The process is what needs to change — immediately. Talk with your partner about the silent treatment process when you are NOT in it. Honestly discuss what you each need to do when tempers flare. Do you need time and space to process things? Does your partner feel rejected or abandoned when he or she is left alone? As you work to understand yourself and your partner, you'll be able to negotiate the change you need.

2. Agree to create something new.

Thinking about change, agree to create your very own House Rules for Arguments. These rules will govern each person's behavior — just like ring rules control a boxer's behavior. They'll exclude what is harmful to the relationship and include what is necessary for your emotional and physical safety.

3. Make silence golden.

So ideally your House Rules won't allow the silent treatment.
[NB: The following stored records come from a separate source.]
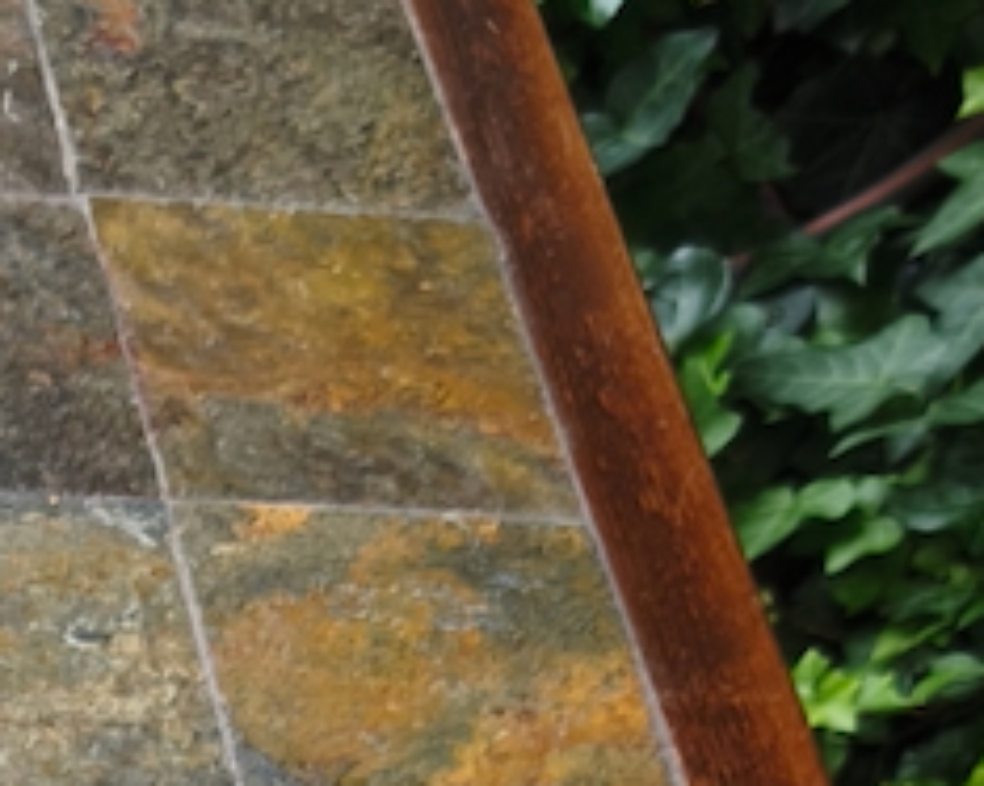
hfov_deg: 14.6
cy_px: 1694
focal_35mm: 123
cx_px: -467
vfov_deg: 11.1
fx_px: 3581
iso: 50
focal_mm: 5.35
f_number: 1.7
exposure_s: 1/124
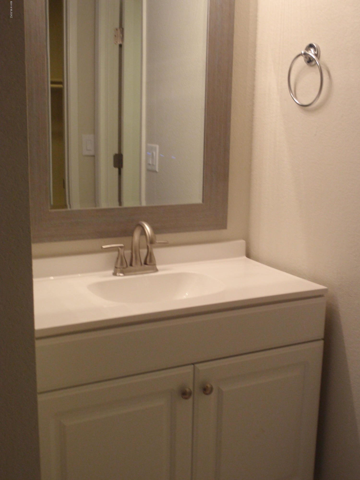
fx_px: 555
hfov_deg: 36.0
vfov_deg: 46.8
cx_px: 180
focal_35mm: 40
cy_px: 240
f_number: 3.9
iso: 200
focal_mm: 7.25
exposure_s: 1/25
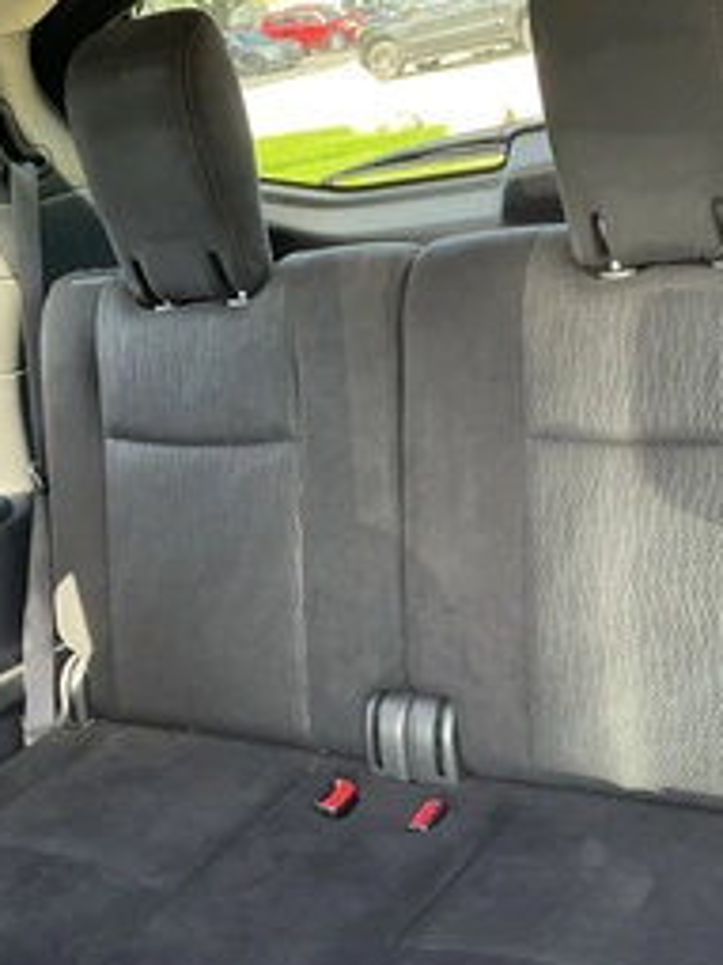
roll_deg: +12.0
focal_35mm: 44
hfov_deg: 32.8
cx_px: 405
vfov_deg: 42.9
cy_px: 526
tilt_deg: -22.8
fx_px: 1226
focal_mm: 3
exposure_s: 1/60
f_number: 1.8
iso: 125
But if you do think some quiet time will help, I encourage you to allow a time-out in order to calm down before blowing up.

If you're not calm enough after X-minutes, check in with your partner and take another X-minute time-out. These time-outs are for gaining self-control — not for punishing anyone. Agree on the lengths of your individual time-outs. You might need 10 minutes, your partner might need 30.

Answer these questions individually:

  • What is OK for me to do during an argument?
  • What is off-limits for me to do during an argument?
  • What is OK for my partner to do during an argument?
  • What is off-limits for my partner to do during an argument?

4. Negotiate your House Rules.

Meet to discuss your unique answers and negotiate what will be acceptable and unacceptable for each of you. Listen to what your partner wants, and think about what you can each tolerate. Remember to nix the silent treatment and add a golden time-out.

5. Live by the House Rules.

Make sure you each leave this conversation knowing what is and is not acceptable for you. These are your House Rules for Arguments, and they will help you outwit the silent treatment. Your job is to abide by the House Rules that apply to you — even if your partner totally messes up.

Someone needs to lead by example in this relationship. Let it be you.